### DIRECTIONS FOR THIS TASK
Please write out, exactly as given, every line of the entries below up to and including the line with "tilt_deg: -8.7".

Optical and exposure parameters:
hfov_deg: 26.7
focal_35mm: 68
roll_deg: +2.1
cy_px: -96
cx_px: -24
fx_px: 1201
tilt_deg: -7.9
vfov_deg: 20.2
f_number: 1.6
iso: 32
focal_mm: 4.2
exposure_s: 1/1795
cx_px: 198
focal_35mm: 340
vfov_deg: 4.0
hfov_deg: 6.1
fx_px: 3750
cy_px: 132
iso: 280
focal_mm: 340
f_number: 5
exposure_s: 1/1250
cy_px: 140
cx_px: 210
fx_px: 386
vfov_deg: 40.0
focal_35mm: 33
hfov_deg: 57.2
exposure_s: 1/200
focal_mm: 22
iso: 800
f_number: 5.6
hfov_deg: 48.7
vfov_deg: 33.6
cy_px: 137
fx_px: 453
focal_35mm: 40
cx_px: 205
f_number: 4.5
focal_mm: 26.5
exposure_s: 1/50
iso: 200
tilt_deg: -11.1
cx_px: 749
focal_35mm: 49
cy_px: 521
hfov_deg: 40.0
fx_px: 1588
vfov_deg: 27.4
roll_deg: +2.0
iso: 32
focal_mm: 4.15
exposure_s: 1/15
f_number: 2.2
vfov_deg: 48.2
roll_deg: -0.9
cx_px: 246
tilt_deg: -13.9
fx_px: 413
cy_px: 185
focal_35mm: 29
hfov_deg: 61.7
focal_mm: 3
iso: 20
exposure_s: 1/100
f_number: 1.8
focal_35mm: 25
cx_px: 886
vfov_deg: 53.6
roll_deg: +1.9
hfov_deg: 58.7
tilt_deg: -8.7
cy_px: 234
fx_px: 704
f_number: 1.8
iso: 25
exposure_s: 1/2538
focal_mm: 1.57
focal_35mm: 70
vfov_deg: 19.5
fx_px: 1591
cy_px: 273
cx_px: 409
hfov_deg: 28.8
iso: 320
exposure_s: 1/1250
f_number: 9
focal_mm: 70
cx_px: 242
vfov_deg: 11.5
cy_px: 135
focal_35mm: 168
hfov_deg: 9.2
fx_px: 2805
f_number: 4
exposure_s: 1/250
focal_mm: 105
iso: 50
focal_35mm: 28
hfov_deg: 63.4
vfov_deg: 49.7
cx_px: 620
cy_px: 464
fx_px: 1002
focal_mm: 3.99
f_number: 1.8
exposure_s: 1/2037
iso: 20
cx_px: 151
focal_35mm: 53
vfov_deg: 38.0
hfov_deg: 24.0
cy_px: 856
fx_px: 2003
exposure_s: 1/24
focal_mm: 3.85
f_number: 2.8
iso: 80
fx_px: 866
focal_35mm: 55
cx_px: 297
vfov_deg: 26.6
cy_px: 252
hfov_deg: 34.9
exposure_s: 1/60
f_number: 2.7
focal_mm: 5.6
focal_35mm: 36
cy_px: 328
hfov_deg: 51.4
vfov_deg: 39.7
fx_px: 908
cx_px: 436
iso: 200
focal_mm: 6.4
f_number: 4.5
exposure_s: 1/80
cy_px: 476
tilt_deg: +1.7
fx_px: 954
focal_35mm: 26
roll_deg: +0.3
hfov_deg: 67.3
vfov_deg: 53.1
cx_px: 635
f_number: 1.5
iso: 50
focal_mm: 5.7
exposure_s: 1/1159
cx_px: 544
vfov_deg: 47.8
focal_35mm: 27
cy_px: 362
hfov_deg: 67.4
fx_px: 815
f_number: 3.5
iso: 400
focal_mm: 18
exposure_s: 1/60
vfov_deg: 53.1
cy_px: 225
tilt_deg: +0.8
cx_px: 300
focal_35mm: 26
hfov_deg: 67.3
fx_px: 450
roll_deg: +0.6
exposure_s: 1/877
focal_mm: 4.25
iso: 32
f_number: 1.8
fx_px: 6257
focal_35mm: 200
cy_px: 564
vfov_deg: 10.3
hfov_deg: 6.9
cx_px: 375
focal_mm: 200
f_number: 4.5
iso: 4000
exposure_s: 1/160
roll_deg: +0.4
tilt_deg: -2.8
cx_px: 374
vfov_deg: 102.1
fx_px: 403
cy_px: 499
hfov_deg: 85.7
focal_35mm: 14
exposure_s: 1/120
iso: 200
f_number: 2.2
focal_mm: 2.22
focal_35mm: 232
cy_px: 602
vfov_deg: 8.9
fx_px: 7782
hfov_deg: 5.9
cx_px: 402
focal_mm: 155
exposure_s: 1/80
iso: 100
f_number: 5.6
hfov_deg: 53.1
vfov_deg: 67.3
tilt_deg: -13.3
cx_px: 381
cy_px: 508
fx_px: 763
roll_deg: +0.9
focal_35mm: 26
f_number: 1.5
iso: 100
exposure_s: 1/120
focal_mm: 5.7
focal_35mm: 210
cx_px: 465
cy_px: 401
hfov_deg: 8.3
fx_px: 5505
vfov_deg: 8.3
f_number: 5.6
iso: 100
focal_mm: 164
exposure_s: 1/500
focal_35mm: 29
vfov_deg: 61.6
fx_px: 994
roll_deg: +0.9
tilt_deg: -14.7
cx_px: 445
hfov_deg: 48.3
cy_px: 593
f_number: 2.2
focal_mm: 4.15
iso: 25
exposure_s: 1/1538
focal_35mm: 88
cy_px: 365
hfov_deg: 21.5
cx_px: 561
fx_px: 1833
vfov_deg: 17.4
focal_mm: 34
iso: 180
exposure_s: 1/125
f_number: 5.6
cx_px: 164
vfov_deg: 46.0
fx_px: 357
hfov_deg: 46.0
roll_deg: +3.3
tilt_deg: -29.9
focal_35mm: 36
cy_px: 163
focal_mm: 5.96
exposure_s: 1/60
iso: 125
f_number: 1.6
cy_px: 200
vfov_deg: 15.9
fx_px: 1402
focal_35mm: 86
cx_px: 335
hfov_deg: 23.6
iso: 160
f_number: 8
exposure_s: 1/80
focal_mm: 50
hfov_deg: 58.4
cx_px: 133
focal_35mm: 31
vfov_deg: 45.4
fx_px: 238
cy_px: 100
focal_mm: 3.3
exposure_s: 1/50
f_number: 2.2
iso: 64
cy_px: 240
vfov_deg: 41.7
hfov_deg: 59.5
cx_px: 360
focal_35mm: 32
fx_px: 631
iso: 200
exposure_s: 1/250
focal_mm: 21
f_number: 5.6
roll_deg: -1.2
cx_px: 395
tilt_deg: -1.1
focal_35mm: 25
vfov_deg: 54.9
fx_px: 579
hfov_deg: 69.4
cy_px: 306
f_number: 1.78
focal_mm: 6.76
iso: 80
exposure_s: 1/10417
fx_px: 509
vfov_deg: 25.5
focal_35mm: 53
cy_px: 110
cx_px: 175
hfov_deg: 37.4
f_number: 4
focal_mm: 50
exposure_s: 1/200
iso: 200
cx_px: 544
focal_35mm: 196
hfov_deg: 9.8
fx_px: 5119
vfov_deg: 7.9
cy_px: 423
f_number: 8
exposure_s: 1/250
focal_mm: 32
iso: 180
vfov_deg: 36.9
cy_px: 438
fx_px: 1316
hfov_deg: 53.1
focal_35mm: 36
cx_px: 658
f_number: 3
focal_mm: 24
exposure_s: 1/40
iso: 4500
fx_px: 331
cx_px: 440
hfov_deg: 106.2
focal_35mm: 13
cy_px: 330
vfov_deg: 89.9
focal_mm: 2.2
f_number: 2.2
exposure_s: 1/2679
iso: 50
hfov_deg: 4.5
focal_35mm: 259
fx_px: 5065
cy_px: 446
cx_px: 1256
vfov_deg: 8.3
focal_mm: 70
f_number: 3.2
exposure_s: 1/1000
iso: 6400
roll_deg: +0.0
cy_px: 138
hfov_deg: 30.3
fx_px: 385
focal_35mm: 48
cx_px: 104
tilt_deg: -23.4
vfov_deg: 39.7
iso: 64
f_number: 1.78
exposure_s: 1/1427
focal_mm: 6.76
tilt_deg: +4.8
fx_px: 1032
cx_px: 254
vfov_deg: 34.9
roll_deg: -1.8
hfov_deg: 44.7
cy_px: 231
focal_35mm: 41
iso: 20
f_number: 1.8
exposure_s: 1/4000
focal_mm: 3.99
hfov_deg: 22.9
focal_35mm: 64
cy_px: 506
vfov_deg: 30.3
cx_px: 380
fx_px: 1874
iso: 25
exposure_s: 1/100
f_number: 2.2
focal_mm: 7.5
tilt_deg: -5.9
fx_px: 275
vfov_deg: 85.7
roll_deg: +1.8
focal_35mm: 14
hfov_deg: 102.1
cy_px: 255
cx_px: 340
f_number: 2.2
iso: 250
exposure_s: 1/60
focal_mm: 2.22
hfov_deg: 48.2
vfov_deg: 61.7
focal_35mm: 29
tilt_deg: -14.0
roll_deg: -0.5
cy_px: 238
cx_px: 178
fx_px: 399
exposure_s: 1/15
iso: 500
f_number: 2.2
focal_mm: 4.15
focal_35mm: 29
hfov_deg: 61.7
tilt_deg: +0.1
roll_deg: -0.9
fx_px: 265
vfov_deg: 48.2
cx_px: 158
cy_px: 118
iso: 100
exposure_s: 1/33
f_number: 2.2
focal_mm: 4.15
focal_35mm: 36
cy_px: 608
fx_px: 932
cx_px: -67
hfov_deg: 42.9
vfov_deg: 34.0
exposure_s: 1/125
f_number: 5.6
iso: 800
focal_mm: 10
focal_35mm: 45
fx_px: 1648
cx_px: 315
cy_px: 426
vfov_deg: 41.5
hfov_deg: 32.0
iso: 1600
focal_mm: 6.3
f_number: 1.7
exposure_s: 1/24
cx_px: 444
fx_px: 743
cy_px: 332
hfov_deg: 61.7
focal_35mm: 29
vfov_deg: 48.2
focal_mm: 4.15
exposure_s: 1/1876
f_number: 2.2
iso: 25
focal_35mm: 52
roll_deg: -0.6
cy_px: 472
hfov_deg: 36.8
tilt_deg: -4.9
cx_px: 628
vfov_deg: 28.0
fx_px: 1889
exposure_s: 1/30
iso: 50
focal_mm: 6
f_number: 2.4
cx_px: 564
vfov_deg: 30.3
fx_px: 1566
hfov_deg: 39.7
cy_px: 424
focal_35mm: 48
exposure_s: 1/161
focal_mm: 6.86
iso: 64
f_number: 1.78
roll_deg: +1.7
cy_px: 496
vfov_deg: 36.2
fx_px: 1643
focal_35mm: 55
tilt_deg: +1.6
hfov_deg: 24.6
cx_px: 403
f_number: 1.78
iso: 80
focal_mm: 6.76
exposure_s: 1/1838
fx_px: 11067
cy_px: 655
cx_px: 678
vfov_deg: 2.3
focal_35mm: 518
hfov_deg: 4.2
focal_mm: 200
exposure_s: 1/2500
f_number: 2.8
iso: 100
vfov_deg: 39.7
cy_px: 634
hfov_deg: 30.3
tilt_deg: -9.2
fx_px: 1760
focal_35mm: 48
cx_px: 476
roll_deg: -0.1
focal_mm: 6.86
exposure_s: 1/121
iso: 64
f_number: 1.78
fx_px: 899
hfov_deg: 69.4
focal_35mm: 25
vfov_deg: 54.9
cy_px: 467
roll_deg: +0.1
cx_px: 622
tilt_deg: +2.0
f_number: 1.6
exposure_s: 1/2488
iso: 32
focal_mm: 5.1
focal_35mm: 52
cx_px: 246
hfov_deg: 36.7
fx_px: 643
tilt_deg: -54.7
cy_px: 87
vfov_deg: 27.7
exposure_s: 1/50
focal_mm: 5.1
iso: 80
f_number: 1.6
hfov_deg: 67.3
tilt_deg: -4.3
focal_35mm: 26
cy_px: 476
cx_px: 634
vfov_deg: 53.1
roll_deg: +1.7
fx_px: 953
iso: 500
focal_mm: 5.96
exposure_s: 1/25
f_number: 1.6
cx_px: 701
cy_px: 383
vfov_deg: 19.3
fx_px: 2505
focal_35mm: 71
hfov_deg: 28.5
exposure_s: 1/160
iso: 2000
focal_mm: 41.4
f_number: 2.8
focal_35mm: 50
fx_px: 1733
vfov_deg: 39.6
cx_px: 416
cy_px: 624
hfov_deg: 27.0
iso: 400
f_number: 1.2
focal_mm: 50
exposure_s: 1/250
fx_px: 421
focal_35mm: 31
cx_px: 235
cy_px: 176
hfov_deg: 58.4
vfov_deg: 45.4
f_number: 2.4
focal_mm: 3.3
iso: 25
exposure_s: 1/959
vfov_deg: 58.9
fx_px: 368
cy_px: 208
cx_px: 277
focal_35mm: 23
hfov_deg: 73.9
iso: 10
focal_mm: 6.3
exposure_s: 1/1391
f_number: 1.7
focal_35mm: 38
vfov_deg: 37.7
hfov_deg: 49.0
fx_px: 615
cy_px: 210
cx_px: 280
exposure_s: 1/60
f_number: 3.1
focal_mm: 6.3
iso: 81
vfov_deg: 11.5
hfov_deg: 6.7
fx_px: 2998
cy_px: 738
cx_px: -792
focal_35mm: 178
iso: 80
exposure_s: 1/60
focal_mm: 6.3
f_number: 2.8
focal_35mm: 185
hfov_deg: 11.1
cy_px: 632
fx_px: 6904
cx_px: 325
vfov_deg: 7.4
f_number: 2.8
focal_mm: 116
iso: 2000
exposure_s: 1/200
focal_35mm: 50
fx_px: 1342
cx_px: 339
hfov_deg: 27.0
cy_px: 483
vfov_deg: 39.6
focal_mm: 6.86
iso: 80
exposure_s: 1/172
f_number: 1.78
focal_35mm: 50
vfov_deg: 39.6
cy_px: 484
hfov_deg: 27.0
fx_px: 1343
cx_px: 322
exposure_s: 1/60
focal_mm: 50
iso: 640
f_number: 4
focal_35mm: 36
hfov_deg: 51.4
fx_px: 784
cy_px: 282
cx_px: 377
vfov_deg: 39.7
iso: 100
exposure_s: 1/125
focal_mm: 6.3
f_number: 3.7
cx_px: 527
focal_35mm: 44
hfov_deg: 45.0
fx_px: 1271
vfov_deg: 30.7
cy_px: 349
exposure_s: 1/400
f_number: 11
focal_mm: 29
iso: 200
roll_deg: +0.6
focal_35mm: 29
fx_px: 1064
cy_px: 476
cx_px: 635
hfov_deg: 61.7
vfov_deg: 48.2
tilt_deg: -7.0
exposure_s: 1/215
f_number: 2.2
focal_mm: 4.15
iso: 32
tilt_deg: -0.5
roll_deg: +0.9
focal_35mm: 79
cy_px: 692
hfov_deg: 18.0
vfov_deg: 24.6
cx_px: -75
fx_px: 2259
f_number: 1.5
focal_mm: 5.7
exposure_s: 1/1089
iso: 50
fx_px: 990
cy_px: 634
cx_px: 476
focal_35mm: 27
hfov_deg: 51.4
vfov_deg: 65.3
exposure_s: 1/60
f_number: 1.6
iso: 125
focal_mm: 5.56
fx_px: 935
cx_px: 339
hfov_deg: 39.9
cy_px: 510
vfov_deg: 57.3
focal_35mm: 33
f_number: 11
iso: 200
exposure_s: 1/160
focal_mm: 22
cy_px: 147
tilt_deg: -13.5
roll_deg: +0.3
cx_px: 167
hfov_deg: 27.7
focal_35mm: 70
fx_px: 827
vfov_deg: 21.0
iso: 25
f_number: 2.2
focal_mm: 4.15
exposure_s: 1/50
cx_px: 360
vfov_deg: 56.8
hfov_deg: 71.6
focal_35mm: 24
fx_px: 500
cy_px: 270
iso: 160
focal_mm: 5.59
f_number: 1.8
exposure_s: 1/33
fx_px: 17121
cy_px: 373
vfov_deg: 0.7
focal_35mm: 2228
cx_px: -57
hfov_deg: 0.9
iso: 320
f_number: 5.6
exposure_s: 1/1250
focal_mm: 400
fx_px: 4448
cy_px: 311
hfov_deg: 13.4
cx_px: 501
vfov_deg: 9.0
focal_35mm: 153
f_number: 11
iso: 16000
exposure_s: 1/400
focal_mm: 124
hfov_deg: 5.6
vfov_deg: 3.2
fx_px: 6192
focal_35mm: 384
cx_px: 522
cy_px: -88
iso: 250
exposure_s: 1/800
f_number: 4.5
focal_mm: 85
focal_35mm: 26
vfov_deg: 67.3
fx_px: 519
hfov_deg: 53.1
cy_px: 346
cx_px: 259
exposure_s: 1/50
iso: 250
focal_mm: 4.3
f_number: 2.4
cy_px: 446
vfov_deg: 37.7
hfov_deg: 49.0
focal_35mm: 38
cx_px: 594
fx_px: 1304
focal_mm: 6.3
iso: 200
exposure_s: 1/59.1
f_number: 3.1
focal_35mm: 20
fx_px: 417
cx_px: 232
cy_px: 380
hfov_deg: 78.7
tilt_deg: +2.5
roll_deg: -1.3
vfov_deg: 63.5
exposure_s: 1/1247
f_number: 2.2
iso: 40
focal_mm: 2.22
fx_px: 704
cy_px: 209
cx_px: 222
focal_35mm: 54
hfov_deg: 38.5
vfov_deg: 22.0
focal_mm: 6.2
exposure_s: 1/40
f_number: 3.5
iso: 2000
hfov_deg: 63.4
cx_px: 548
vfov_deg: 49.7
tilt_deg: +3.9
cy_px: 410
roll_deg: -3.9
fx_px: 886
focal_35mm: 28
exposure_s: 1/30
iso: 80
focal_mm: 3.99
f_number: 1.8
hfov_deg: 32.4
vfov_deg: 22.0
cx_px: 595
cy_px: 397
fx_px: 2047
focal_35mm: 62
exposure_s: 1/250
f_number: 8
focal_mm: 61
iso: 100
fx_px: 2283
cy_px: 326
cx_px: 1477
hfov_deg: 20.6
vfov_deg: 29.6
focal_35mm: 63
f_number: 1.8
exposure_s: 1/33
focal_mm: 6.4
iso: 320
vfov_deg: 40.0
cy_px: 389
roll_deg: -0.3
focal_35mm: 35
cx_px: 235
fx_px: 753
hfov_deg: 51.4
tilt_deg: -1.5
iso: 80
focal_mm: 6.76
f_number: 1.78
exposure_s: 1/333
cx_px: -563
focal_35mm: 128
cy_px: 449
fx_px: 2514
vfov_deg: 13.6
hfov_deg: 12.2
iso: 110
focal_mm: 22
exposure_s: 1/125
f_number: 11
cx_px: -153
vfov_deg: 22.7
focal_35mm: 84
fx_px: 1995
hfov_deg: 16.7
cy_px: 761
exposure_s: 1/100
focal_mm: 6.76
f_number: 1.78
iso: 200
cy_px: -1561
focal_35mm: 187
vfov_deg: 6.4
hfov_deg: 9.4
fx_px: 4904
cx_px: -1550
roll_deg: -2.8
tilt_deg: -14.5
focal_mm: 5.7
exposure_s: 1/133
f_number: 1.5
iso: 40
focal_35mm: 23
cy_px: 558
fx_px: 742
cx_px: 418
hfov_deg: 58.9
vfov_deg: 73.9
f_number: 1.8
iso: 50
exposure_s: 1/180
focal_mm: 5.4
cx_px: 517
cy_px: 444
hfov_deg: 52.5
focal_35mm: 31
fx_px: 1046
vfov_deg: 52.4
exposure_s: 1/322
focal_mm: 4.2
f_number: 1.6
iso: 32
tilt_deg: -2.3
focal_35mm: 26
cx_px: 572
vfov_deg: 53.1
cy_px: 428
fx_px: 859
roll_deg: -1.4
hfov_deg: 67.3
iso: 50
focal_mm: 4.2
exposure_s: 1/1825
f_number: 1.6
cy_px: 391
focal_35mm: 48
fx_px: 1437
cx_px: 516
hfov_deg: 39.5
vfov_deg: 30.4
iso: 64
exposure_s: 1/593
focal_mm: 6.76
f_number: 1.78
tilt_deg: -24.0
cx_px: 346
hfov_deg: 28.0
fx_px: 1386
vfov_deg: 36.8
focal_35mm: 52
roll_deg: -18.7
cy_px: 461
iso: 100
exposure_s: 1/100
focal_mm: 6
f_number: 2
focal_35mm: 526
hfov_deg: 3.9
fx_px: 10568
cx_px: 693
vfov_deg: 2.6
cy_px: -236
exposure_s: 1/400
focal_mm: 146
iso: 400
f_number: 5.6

### RESULT OF THIS EXERCISE
hfov_deg: 26.7
focal_35mm: 68
roll_deg: +2.1
cy_px: -96
cx_px: -24
fx_px: 1201
tilt_deg: -7.9
vfov_deg: 20.2
f_number: 1.6
iso: 32
focal_mm: 4.2
exposure_s: 1/1795
cx_px: 198
focal_35mm: 340
vfov_deg: 4.0
hfov_deg: 6.1
fx_px: 3750
cy_px: 132
iso: 280
focal_mm: 340
f_number: 5
exposure_s: 1/1250
cy_px: 140
cx_px: 210
fx_px: 386
vfov_deg: 40.0
focal_35mm: 33
hfov_deg: 57.2
exposure_s: 1/200
focal_mm: 22
iso: 800
f_number: 5.6
hfov_deg: 48.7
vfov_deg: 33.6
cy_px: 137
fx_px: 453
focal_35mm: 40
cx_px: 205
f_number: 4.5
focal_mm: 26.5
exposure_s: 1/50
iso: 200
tilt_deg: -11.1
cx_px: 749
focal_35mm: 49
cy_px: 521
hfov_deg: 40.0
fx_px: 1588
vfov_deg: 27.4
roll_deg: +2.0
iso: 32
focal_mm: 4.15
exposure_s: 1/15
f_number: 2.2
vfov_deg: 48.2
roll_deg: -0.9
cx_px: 246
tilt_deg: -13.9
fx_px: 413
cy_px: 185
focal_35mm: 29
hfov_deg: 61.7
focal_mm: 3
iso: 20
exposure_s: 1/100
f_number: 1.8
focal_35mm: 25
cx_px: 886
vfov_deg: 53.6
roll_deg: +1.9
hfov_deg: 58.7
tilt_deg: -8.7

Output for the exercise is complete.